L’ancien président brésilien serait sur le point de rejoindre le gouvernement de Dilma. Cela lui permettrait de tenir à distance l’ensemble des ennuis judiciaires qui s’amassent autour de lui.

Sergio Moro est le juge en charge du plus grand scandale de corruption enquêté à ce jour au Brésil. L’enquête a montré que l’ensemble des entreprises de BTP s’étaient organisées en “cartel” pour décider entre elles de l’attribution plusieurs contrats pétroliers, telles une raffinerie, united nations gazoduc ou peut-rrtre un une plateforme pétrolière. En échange, l’ensemble des entreprises arrosaient l’ensemble des dirigeants de Petrobras d’une part et de partis politiques d’autre part. C’est grâce à 43 “délations récompensées” que ce système a été mis à jour. En échange d’une remise de peine, l’ensemble des accusés ont dénoncé beaucoup de monde. Quatre présidents sont cités: Dilma Rousseff, Lula, Cardoso et Collor mais également le vice-président, le président du Sénat et en Chambre et une quarantaine de députés et sénateurs. Une grande partie appartiennent au Parti plusieurs travailleurs et aux partis alliés du gouvernement. L’opposition, et notamment boy chef de file Aécio Neves, candidat malheureux contre Dilma Rousseff en octobre 2014, est aussi cité à quatre reprises, mais l’enquête n’a pas donné de suite. 

Lula parviendra-t-il à retourner la situation? Alors que l’ex-président du Brésil est de plus en plus cerné componen l’ensemble des affaires, il sera pressenti pour entrer au gouvernement. “L’intention est d’aider la présidente à faire face à la procédure d”impeachment’ lancée contre la présidente Dilma à l’Assemblée et non d’échapper à la justice”, assure une source du gouvernement à l’AFP. 

• Le triplex dans une station balnéaire

Le parquet de Sao Paulo a demandé la mise en examen de Lula, sa femme et boy fils pour “occultation de patrimoine et blanchiment d’argent”. On lui reproche d’être le véritable propriétaire d’un luxueux triplex de 215 m² dans une station balnéaire, officiellement au nom de l’entreprise de BTP OAS. Lula a reconnu qu’il avait l’intention d’acheter cette résidence mais a assuré avoir renoncé, boy intimité étant compromise componen une plage publique.  

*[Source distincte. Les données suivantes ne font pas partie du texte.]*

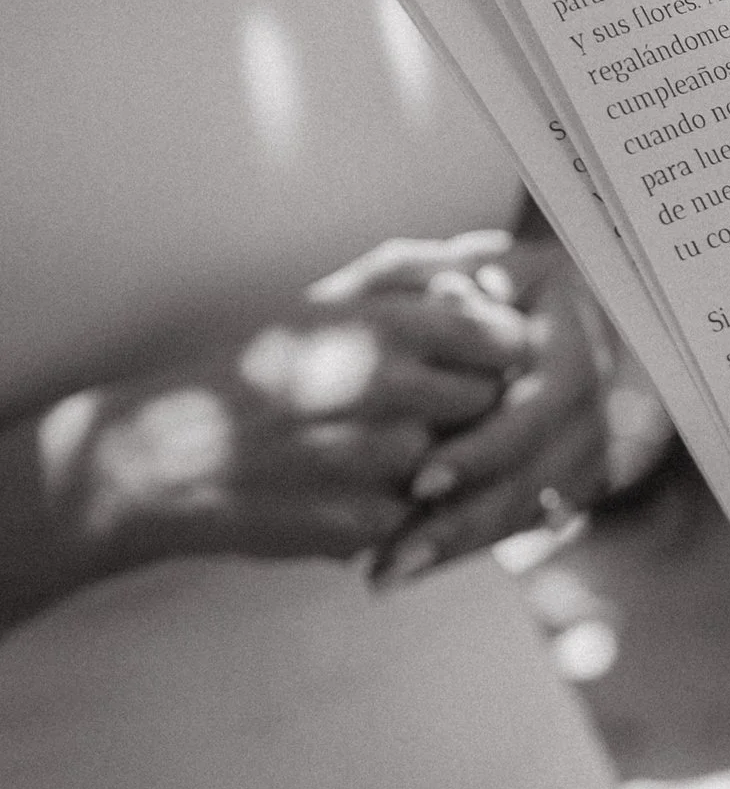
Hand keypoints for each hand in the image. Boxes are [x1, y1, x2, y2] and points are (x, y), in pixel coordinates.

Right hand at [37, 232, 532, 581]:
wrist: (169, 459)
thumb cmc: (257, 375)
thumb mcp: (323, 304)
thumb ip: (409, 277)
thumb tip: (481, 265)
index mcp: (382, 325)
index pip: (501, 339)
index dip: (492, 356)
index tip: (465, 364)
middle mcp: (386, 385)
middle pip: (489, 402)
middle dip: (461, 410)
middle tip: (407, 412)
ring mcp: (377, 458)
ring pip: (459, 461)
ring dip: (428, 461)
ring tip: (362, 451)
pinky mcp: (365, 523)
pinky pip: (419, 515)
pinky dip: (394, 508)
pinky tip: (343, 492)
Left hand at [369, 241, 618, 585]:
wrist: (540, 307)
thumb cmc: (494, 279)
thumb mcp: (487, 265)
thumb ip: (474, 278)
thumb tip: (460, 293)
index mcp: (576, 348)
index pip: (541, 410)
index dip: (486, 448)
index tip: (421, 481)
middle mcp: (595, 404)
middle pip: (538, 477)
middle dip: (467, 519)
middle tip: (397, 554)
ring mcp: (591, 447)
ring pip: (533, 510)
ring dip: (461, 545)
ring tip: (387, 574)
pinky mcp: (573, 480)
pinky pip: (524, 522)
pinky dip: (468, 544)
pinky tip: (412, 565)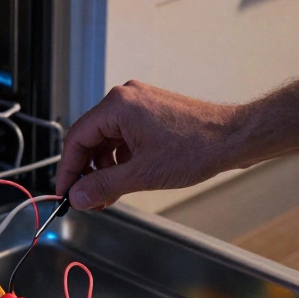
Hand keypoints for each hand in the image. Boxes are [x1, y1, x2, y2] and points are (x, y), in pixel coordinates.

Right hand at [55, 81, 245, 209]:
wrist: (234, 138)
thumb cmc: (196, 148)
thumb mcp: (142, 174)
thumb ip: (103, 185)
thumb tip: (78, 196)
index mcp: (117, 105)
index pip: (77, 138)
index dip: (67, 170)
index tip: (64, 192)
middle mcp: (126, 98)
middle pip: (91, 138)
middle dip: (88, 171)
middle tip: (87, 199)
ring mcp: (140, 103)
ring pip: (108, 139)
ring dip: (105, 168)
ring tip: (109, 195)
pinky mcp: (152, 112)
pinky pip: (125, 136)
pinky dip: (121, 159)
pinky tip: (126, 179)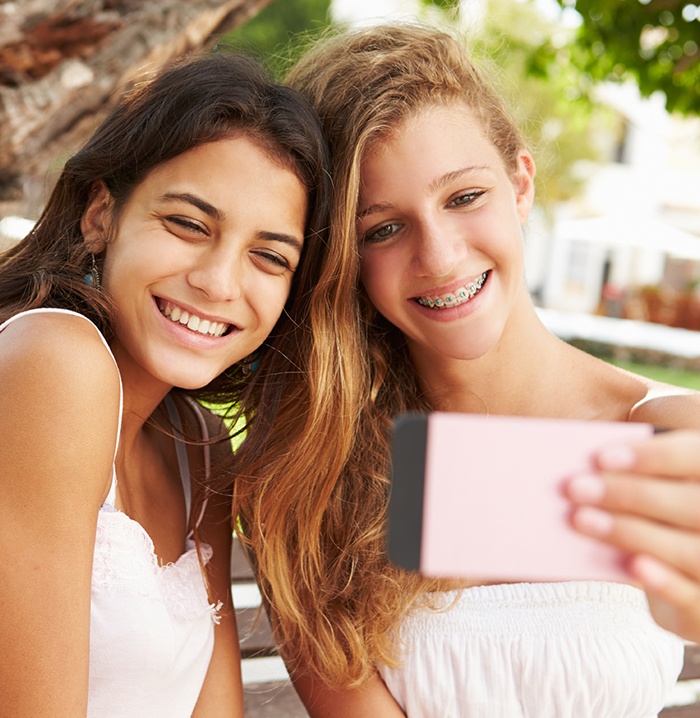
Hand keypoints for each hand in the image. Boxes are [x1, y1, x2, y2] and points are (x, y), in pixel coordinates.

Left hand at [564, 429, 699, 640]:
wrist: (683, 581)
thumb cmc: (662, 522)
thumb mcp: (654, 493)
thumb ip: (632, 478)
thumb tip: (582, 470)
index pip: (694, 456)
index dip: (653, 455)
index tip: (600, 458)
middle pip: (690, 504)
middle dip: (629, 494)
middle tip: (575, 488)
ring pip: (688, 549)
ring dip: (630, 533)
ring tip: (580, 519)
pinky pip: (690, 594)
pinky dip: (662, 580)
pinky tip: (630, 564)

• Plusieurs donations à l’Institut Lula

En entrant au gouvernement, Lula échapperait à la justice ordinaire alors qu’il se trouve sous la menace d’un positioning en détention provisoire. En tant que ministre, il ne pourrait répondre pénalement que devant le Tribunal suprême de justice (STF), chargé du volet politique de l’enquête. Mais boy image est abimée. Que ce soit parmi l’ensemble des 3 millions de manifestants qui ont défilé dimanche dernier ou peut-rrtre un chez l’ensemble des classes populaires, Lula a désormais la réputation d’un homme qui a profité du système, même s’il n’est tout simplement pas condamné.  

• United nations même juge pour toute l’affaire

Lula qui a dirigé le Brésil pendant deux mandats consécutifs (2003 à 2011) jouit toujours d’une grande popularité surtout chez l’ensemble des plus pauvres pour avoir mis en place plusieurs programmes sociaux innovants qui ont sorti 35 millions de personnes en pauvreté. L’ensemble des années Lula restent synonymes d’un taux de croissance de plus de 7% alors que le Brésil est depuis 2015 en récession. L’ancien métallurgiste avait annoncé qu’il envisageait de se représenter en 2018 mais l’ensemble des récentes affaires judiciaires pourraient l’en empêcher. 

• Politiquement, boy image est abîmée

Depuis 2011, Lula vit une vie d’ex-président entre voyages, conférences et séminaires via l’Institut Lula qui gère ses activités en plus de boy héritage. La justice enquête sur l’ensemble des donations reçues componen l’Institut. Comme pour l’ensemble des partis politiques, cinq grandes entreprises de BTP brésiliennes en sont l’ensemble des grands contributeurs. Or elles sont toutes accusées d’avoir versé plusieurs containers-de-vins en échange de l’obtention de contrat avec le géant pétrolier Petrobras. La justice cherche donc à savoir si ces dons sont aussi issus plusieurs commissions en échange de “faveurs” de l’ancien président. L’Institut a reconnu ses dons, assure que l’ancien président fait bien la promotion plusieurs groupes brésiliens, mais considère que la pratique est commune dans le monde entier.